À l’heure où nous célébrons le soixantième anniversaire du traité franco-allemand de l’Élysée, difficile de trouver la trace du couple stratégique. L‘ALLEMAGNE a des capacités militaires, mais hésite à les utiliser pleinement sans l’aval américain. La France se retrouve orpheline d’un partenariat avec Berlin auquel elle semble être la seule à croire.
Le couple franco-allemand fonctionne-t-il encore dans le domaine stratégique ? Alors que nous nous apprêtons à fêter, dimanche, le soixantième anniversaire du traité de l’Élysée, entre la France et l’Allemagne, la question mérite d’être posée à la lumière de la guerre russo-ukrainienne et du débat en cours sur les livraisons d’armes lourdes à l’Ukraine.

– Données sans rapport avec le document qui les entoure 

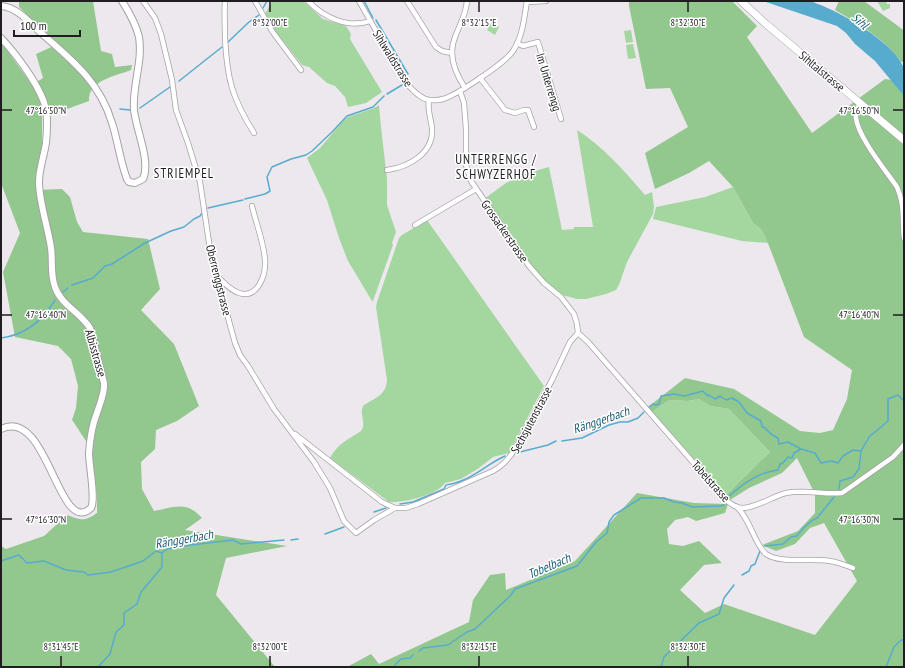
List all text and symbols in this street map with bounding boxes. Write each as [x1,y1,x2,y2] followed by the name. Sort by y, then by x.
[848,9,874,34] water label: Sihl
[14,12,80,38] scale bar
[253,16,287,29] text: 8°32'00"E
[462,16,496,29] text: 8°32'15"E
[671,16,705,29] text: 8°32'30"E
[20,18,47,33] text: 100 m
[370,27,416,89] street label: Sihlwaldstrasse
[796,48,848,95] street label: Sihltalstrasse
[533,51,565,113] street label: Im Unterrengg
[26,104,66,117] text: 47°16'50"N
[839,104,879,117] text: 47°16'50"N
[455,151,537,183] district label: UNTERRENGG / SCHWYZERHOF
[154,165,214,182] district label: STRIEMPEL
[478,197,532,265] street label: Grossackerstrasse
[203,243,235,317] street label: Oberrenggstrasse
[26,308,66,321] text: 47°16'40"N
[839,308,879,321] text: 47°16'40"N
[82,327,110,379] street label: Albisstrasse
[507,384,555,456] street label: Sechsjutenstrasse
[571,402,633,438] water label: Ränggerbach
[688,457,734,505] street label: Tobelstrasse
[26,513,66,526] text: 47°16'30"N
[839,513,879,526] text: 47°16'30"N
[154,525,216,552] water label: Ränggerbach
[525,549,574,583] water label: Tobelbach
[44,640,78,653] text: 8°31'45"E
[253,640,287,653] text: 8°32'00"E
[462,640,496,653] text: 8°32'15"E
[671,640,705,653] text: 8°32'30"E

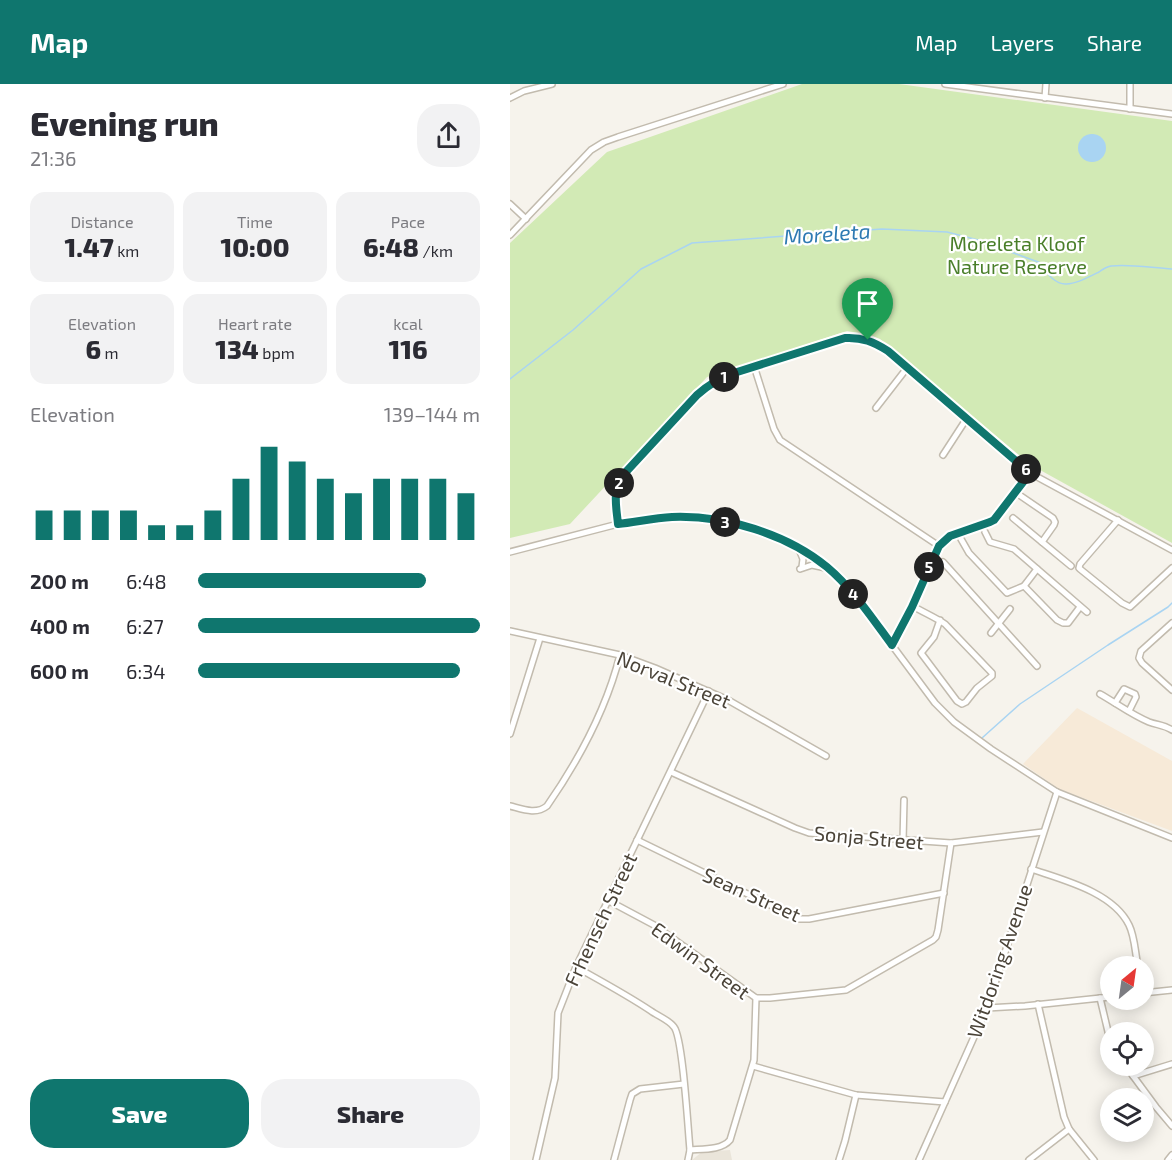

Il est fascinant à cet égard d’observer les positionnements et tâtonnements des différents partenaires occidentaux, à l’approche de la rencontre cruciale de Ramstein entre alliés de l’Otan, prévue ce vendredi. L’Europe de la fermeté – Pologne et Grande-Bretagne en tête – s’est clairement positionnée à l’avant-garde pour entraîner les autres. Ainsi les Britanniques, qui ont peu de matériel opérationnel, n’en ont-ils pas moins annoncé les premiers qu’ils enverraient 14 chars Challenger à Kiev. Très impliquée en Ukraine, la Pologne, qui dispose dans ses stocks de chars allemands Leopard, attend avec une impatience mal contenue un feu vert de Berlin pour organiser elle aussi le transfert de 14 blindés. Le premier ministre Mateusz Morawiecki a fait monter la pression ce jeudi en déclarant que son pays serait prêt à passer outre l’autorisation allemande. « Soit nous obtenons un accord rapidement, soit nous ferons ce qui est juste… Le consentement est un sujet secondaire », a-t-il lâché, visiblement excédé. La Finlande, située sur la ligne de front, dit elle aussi attendre avec impatience la décision de Berlin pour envoyer « un nombre limité » de chars lourds.
Il est à noter que les États-Unis, l’Allemagne et la France n’ont toujours pas tranché en faveur d’un envoi de chars lourds à l’Ukraine. « Biden, Scholz et Macron semblent unis dans leur crainte de l’escalade », note l’ambassadeur Michel Duclos, qui suit les affaires diplomatiques à l’Institut Montaigne. Les Américains doivent annoncer de nouvelles livraisons d’armes, mais ne prennent pas de décision sur les Abrams, invoquant non pas des craintes d’escalade, mais des problèmes logistiques de transfert. Les Allemands affirment, quant à eux, qu’ils ne prendront pas de décision sur les Leopard sans une décision conjointe des Américains. Cette dépendance à l’oncle d’Amérique est frappante, au moment où l’Allemagne annonce sa « révolution stratégique » destinée à acter « le fameux changement d’époque ». L’hésitation d’Olaf Scholz à franchir le pas semble indiquer que les Allemands ont beau vouloir sortir de la naïveté d’une politique étrangère fondée exclusivement sur le commerce, ils ne sont pas prêts à se poser en leader stratégique. « L’incitation qu’a voulu donner Paris en annonçant l’envoi de chars légers AMX n’a pas pesé ; Washington compte plus que Paris », remarque Michel Duclos, qui n’exclut toutefois pas que les deux pays profitent de leur sommet bilatéral pour annoncer une décision commune et faire mentir les sceptiques. À plus long terme, il invite les Français à méditer le fait que l’affaire des Leopard ne montre pas seulement la lenteur de la métamorphose de Berlin. « Elle montre que l’Allemagne a des moyens stratégiques réels, contrairement à nous. » « Si cette capacité stratégique augmente, cela changera les équilibres en Europe », avertit-il, soulignant qu’« une page est déjà tournée » et que « la France n’est déjà plus pour Berlin qu’un partenaire parmi d’autres ».